BARRY Barry Noble and Chris Thompson, arguably York's best darts players of this era, featured in the two major tournaments to come to the region this week.

It's a tremendous bonus for the York area to have the British Darts Organisation choose Bridlington Spa for their future four-day bonanzas comprising the Embassy World Championship qualifying stages and the Winmau World Masters events.

And the latest announcement is that the British Open is also to make its home there.

In the Embassy this week, Thompson was narrowly defeated in the second round by Tyne and Wear's Paul Williams, while Noble brilliantly progressed from 200 global qualifiers to a nail-biting tie-breaker board final.

He had four darts to beat Austrian Robert Wagner, which would have given him another memorable TV appearance at Lakeside in January.

Thompson tumbled in the Masters first round 2-1 to USA No 1 Ray Carver, while Noble lost in the second to highly rated Swede Marcus Korhonan, who, last year at 17, became the youngest-ever to qualify for the Embassy finals.

The York duo were in exalted company, Indeed, current Embassy World Champion Aussie Tony David surprisingly took a first-round exit and previous title holders John 'Boy' Walton, Ray Barneveld and John Park also bit the dust.

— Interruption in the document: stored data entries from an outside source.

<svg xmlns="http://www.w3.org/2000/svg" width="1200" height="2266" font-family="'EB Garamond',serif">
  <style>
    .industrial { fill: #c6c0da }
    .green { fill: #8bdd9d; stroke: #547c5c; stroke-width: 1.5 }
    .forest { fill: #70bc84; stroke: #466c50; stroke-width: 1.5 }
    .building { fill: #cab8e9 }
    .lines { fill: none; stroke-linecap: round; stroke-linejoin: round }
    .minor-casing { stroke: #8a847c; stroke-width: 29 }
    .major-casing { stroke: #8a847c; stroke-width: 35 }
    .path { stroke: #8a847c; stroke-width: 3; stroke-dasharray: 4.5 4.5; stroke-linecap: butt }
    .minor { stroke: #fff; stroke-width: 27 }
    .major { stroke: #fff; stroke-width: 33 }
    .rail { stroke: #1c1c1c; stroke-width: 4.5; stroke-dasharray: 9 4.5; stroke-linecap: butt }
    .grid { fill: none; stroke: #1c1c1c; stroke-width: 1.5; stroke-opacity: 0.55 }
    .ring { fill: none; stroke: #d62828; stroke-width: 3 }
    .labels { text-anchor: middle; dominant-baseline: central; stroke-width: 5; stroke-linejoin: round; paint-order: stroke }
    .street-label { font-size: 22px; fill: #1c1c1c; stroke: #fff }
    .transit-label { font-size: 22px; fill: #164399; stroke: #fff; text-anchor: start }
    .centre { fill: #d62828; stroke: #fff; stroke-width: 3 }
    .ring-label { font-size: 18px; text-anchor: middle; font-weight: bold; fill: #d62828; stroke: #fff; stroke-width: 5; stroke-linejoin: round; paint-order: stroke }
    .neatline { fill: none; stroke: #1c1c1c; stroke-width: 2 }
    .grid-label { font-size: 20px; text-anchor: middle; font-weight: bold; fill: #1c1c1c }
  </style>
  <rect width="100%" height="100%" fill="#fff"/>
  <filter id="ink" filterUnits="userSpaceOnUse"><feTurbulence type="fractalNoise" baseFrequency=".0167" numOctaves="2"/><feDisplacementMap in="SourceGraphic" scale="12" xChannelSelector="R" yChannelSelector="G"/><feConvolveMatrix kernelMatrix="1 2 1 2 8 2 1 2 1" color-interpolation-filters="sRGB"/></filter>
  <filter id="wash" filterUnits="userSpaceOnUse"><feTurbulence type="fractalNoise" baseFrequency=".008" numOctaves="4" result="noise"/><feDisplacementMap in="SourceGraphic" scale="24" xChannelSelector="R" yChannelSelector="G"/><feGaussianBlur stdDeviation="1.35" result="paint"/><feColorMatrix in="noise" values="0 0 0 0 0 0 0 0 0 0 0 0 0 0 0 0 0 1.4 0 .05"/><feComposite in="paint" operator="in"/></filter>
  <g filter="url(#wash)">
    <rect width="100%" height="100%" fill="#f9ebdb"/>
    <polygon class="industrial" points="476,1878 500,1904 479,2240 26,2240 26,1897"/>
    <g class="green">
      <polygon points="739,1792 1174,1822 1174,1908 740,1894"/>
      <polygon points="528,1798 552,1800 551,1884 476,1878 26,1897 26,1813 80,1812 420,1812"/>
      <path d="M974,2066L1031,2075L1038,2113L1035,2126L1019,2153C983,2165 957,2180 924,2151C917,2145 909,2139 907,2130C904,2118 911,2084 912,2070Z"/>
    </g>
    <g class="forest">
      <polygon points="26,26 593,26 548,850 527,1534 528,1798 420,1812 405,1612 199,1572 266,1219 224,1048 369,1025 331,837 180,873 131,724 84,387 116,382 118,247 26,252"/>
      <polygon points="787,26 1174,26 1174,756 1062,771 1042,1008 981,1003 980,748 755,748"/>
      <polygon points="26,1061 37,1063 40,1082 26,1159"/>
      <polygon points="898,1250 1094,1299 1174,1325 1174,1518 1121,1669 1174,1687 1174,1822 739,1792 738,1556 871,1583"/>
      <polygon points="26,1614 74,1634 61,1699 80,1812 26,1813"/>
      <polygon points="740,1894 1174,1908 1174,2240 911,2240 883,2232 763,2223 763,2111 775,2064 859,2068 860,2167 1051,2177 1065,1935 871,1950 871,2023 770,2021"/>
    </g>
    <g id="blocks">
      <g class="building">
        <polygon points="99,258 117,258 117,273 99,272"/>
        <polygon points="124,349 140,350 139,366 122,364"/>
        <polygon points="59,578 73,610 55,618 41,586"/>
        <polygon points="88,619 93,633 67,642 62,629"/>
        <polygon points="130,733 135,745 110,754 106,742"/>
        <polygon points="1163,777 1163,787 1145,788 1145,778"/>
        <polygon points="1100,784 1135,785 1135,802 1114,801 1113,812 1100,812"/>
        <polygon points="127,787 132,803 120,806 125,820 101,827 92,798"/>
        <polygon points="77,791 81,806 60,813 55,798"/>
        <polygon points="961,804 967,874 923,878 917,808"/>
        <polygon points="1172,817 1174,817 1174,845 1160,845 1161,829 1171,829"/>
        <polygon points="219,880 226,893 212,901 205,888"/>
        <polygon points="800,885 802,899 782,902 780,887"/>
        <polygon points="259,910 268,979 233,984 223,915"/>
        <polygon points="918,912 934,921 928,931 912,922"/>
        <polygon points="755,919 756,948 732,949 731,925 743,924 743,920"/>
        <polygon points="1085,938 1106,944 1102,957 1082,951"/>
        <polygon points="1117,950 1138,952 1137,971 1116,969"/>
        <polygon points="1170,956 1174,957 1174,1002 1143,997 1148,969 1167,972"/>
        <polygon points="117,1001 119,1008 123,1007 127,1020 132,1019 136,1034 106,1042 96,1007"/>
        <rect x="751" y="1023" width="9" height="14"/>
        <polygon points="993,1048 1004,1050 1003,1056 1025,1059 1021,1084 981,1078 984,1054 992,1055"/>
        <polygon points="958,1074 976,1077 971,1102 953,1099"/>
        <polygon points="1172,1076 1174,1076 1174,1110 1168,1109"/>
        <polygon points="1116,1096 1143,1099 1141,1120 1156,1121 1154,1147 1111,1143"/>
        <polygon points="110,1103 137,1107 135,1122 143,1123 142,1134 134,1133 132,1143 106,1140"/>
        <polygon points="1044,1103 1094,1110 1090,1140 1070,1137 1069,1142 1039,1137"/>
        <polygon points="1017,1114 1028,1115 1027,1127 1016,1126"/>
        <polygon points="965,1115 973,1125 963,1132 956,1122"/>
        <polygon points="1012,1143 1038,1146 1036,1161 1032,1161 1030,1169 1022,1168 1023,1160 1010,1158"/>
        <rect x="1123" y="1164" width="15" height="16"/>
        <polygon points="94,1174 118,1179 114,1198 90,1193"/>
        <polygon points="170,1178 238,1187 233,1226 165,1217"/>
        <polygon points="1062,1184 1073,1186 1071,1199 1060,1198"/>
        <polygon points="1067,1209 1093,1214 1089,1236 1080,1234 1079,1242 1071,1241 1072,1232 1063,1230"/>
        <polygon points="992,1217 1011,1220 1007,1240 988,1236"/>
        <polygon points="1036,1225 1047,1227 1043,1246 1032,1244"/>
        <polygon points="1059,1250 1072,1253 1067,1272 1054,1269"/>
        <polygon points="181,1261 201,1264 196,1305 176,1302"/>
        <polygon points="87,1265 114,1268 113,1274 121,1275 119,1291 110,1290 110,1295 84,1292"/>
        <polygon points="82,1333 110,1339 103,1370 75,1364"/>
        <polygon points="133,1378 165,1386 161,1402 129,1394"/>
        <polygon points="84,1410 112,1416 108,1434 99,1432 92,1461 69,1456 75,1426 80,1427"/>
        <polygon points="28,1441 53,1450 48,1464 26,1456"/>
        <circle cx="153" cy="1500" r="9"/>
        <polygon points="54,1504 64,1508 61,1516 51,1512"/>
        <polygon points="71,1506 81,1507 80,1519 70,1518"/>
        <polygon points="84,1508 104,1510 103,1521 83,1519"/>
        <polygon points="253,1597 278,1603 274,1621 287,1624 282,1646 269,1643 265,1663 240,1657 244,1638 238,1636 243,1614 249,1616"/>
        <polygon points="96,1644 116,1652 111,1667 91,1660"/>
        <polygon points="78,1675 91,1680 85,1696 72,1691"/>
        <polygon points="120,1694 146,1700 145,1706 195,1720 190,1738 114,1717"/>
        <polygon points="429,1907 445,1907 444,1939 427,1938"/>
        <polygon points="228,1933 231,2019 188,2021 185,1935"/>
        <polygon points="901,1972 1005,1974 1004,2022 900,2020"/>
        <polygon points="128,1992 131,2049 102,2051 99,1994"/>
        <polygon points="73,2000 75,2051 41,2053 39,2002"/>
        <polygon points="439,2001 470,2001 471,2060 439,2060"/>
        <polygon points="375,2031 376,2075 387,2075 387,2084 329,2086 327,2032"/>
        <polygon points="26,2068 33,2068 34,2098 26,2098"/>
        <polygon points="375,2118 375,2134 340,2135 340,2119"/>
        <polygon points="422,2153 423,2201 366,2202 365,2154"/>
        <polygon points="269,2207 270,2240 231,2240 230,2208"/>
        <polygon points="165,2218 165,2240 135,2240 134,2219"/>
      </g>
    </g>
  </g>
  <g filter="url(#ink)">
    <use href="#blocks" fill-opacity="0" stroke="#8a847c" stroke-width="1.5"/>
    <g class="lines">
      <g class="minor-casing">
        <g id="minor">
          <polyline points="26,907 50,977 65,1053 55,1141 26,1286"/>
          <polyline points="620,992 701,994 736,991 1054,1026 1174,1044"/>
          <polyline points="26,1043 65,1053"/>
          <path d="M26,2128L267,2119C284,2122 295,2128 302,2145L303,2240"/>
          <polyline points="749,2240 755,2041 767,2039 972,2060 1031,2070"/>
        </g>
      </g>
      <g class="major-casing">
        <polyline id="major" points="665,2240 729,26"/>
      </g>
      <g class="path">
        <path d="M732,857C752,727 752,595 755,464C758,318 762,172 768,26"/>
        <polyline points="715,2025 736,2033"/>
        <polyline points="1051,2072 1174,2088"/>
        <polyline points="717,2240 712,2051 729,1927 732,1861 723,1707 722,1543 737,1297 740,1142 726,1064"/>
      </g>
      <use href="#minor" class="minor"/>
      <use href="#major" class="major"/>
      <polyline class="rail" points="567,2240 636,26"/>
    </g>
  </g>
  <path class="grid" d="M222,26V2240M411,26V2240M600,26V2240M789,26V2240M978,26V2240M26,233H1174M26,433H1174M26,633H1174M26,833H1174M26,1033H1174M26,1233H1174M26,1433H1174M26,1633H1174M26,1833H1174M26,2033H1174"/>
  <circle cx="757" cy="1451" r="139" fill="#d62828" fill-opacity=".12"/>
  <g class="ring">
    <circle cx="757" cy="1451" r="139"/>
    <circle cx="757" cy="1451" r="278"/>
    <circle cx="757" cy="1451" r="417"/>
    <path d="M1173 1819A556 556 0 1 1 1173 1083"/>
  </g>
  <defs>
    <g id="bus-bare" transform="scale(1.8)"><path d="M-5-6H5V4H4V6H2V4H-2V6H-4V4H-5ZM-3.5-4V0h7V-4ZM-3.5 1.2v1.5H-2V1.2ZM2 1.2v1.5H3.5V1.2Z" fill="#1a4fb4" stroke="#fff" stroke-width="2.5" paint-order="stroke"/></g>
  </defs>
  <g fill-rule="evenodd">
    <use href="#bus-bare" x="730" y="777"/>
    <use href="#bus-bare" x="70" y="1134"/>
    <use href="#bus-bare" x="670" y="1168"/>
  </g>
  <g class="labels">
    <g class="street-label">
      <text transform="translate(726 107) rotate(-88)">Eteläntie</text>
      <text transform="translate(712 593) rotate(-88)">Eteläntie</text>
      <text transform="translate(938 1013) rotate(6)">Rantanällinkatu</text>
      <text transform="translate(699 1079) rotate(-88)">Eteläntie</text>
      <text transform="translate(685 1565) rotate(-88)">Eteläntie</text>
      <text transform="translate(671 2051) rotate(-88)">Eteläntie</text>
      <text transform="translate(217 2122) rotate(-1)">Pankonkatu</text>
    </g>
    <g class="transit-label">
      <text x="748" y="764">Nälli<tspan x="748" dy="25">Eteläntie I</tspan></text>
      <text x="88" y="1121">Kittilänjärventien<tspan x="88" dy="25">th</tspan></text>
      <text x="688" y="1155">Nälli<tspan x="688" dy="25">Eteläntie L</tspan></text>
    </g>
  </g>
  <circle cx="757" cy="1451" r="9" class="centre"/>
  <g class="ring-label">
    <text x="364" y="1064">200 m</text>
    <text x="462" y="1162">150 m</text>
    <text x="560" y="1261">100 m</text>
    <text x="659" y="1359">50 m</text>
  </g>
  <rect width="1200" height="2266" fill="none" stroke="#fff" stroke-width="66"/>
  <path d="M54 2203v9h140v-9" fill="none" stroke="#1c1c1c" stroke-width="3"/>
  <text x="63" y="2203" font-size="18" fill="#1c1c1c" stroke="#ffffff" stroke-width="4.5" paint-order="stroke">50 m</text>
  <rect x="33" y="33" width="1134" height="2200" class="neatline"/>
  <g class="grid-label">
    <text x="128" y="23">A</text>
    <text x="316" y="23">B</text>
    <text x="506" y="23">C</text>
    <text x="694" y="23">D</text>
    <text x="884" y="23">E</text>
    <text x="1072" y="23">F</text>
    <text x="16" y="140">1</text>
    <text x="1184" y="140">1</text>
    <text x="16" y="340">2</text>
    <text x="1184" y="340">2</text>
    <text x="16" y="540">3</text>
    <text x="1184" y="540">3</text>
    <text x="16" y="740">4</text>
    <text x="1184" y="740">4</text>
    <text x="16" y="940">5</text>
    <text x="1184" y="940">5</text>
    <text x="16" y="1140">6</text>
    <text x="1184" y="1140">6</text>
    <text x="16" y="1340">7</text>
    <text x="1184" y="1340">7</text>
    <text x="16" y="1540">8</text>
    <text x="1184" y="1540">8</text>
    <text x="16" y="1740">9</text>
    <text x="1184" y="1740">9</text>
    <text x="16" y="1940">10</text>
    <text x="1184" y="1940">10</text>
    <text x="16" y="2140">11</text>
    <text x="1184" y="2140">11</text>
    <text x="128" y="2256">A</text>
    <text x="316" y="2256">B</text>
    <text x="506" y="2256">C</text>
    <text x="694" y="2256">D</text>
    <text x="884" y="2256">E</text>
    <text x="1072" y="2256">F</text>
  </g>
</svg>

When the competition reached the semi-finals Steve Beaton (London) and Steve Coote (Lancashire) were the people's choices for the title. But again the outsiders shocked.

Hertfordshire's Tony West edged out Coote, a firefighter who retur-ned to Manchester overnight to honour his shift, and Bristol's Mark Dudbridge beat Beaton, who was odds on to repeat his 1993 success.

West took the first two sets of the final but Dudbridge brilliantly collected the next five and won 7-4 with two 180's in the final game.